Byrnes went 13 for 26 in six games against his beloved Giants. He's batting .336 with 11 homers and 41 RBIs. What this 6-foot-2, 210-pounder lacks in effortless fluidity, he more than makes up for in speed and power. He's probably the A's fastest man, and he proved again Sunday with a home run that landed 10 rows above the 404 mark in left-center field that he's no Punch-and-Judy leadoff hitter.

He's a gifted, if not graceful, athlete.

``And he's out early every day working on his throwing,'' Macha said. ``Every day. I don't know where we'd be without him.''

Maybe eight or 10 games behind first-place Seattle instead of six with the Mariners arriving for a four-game series. Now let's see if Byrnes can do to Seattle what he has been doing to his former favorite team. Baseball's pressure grows by the night.

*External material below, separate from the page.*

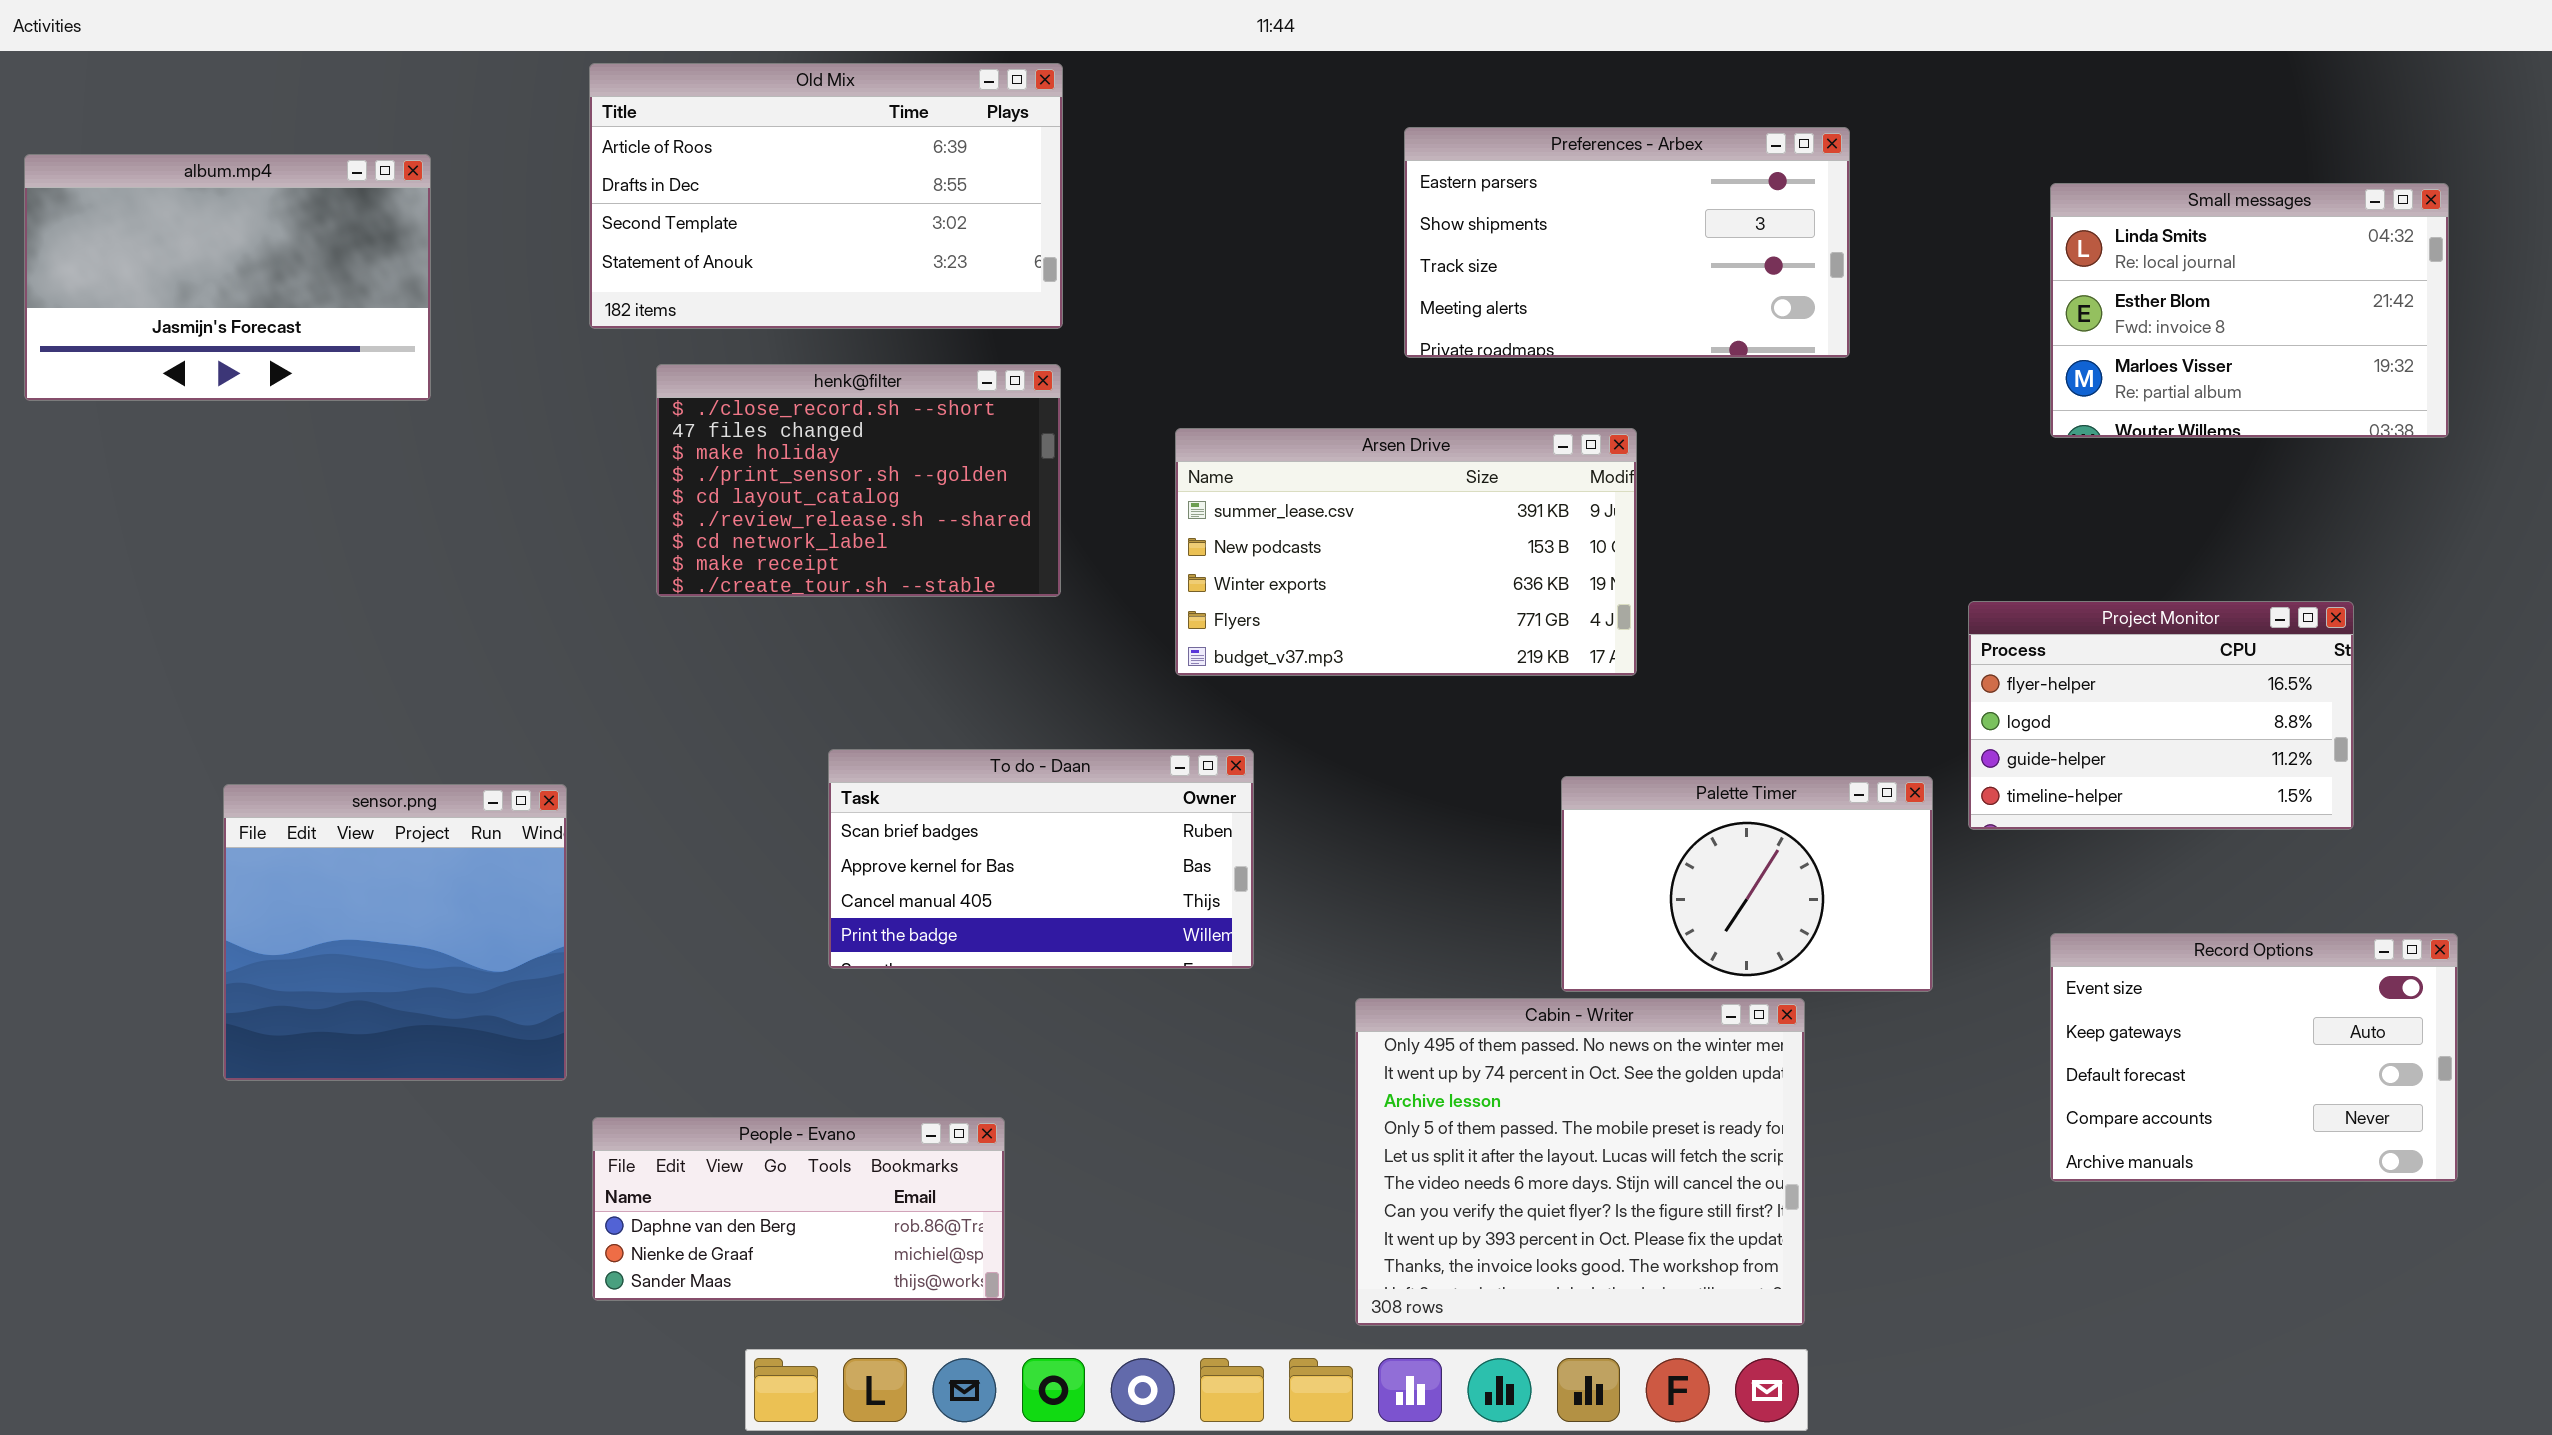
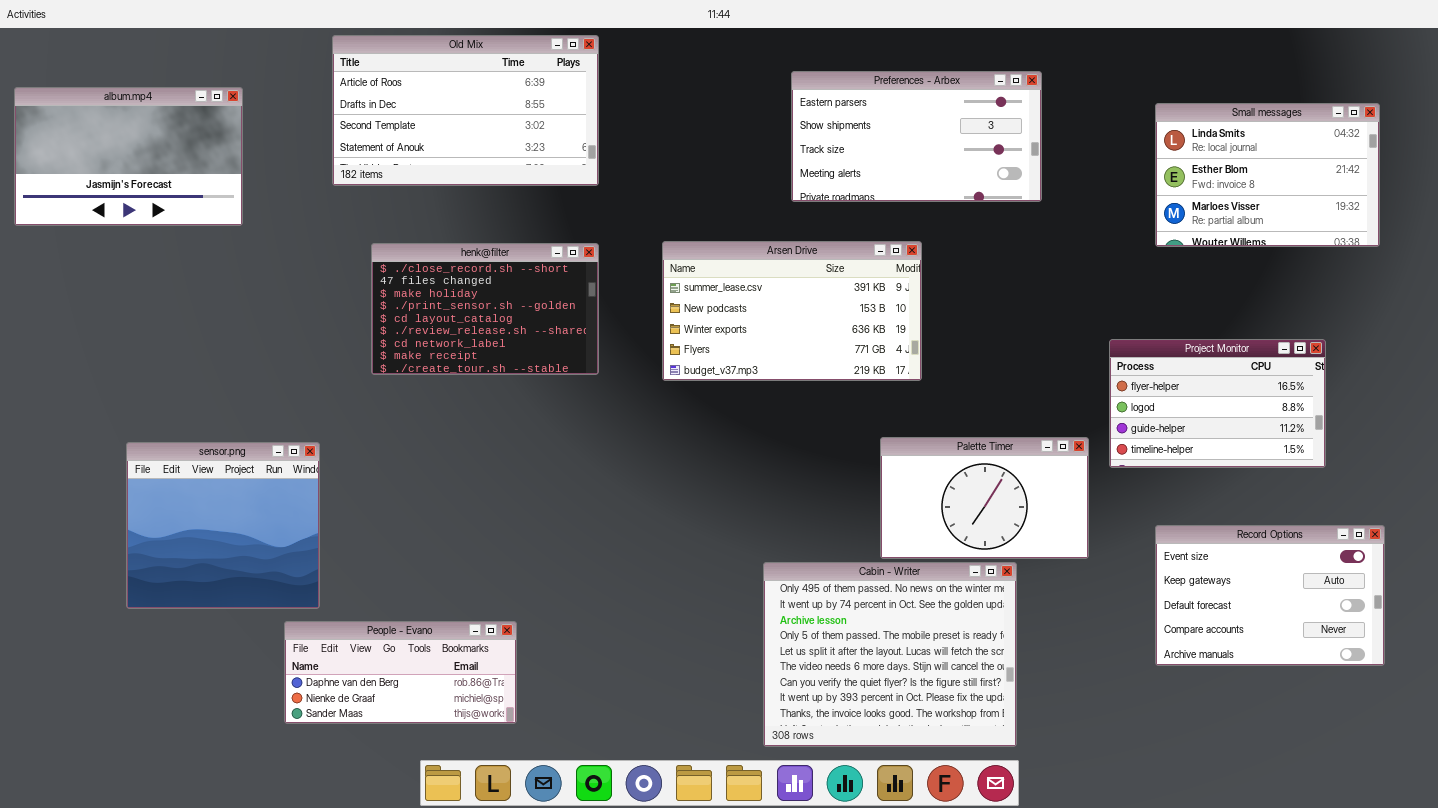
henk@filter: [656,364,1061,597] -> [371,243,599,375], moved
To do - Daan: [828,749,1254,969] -> none, closed
People - Evano: [592,1117,1005,1301] -> [284,621,517,724], moved

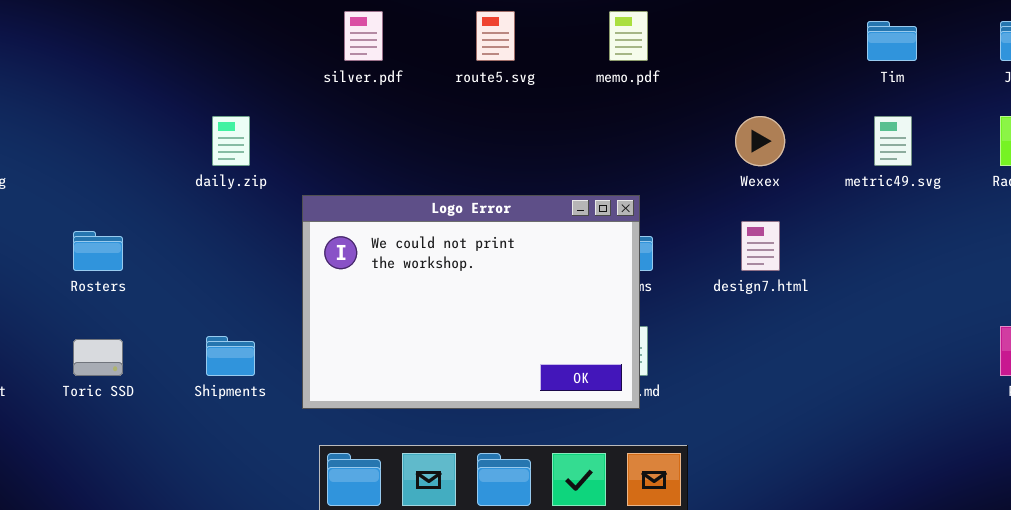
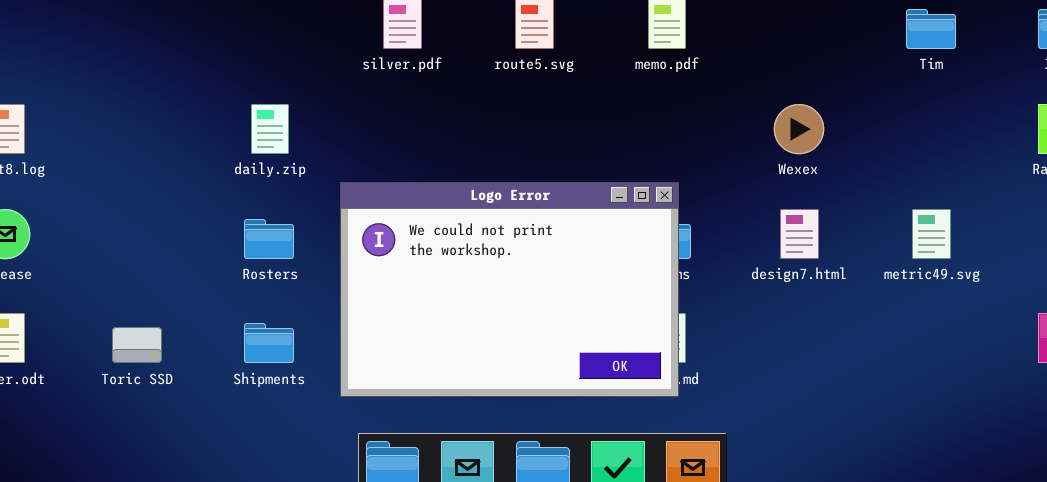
metric49.svg: [874,116,912,166] -> [912,209,951,259], moved
Rosters: [73,231,123,271] -> [244,219,294,259], moved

Now Byrnes won't be inspired by driving past Candlestick Park on the way up 101 to Pac Bell.

``Passing Candlestick, I thought how many games I saw there, sitting in the bleachers, doing all those stupid chants,'' he said. ``A couple of times during the weekend, it hit me what I was doing, and I looked off into the bay and got chills.''

You could hear Kevin Costner in ``Bull Durham'' making the same speech after finally making it to The Show. But first-half fairy tales shouldn't tell the All-Star tale.

I'd prefer not to see each team have a mandatory representative. I'd rather starters played six or seven innings, like the good old days. I wish baseball's All-Stars could earn their way into the game with an entire season's performance, as NFL Pro Bowl stars do.

For now, Byrnes makes my All-Disney team. I'm rooting for All-Star validation.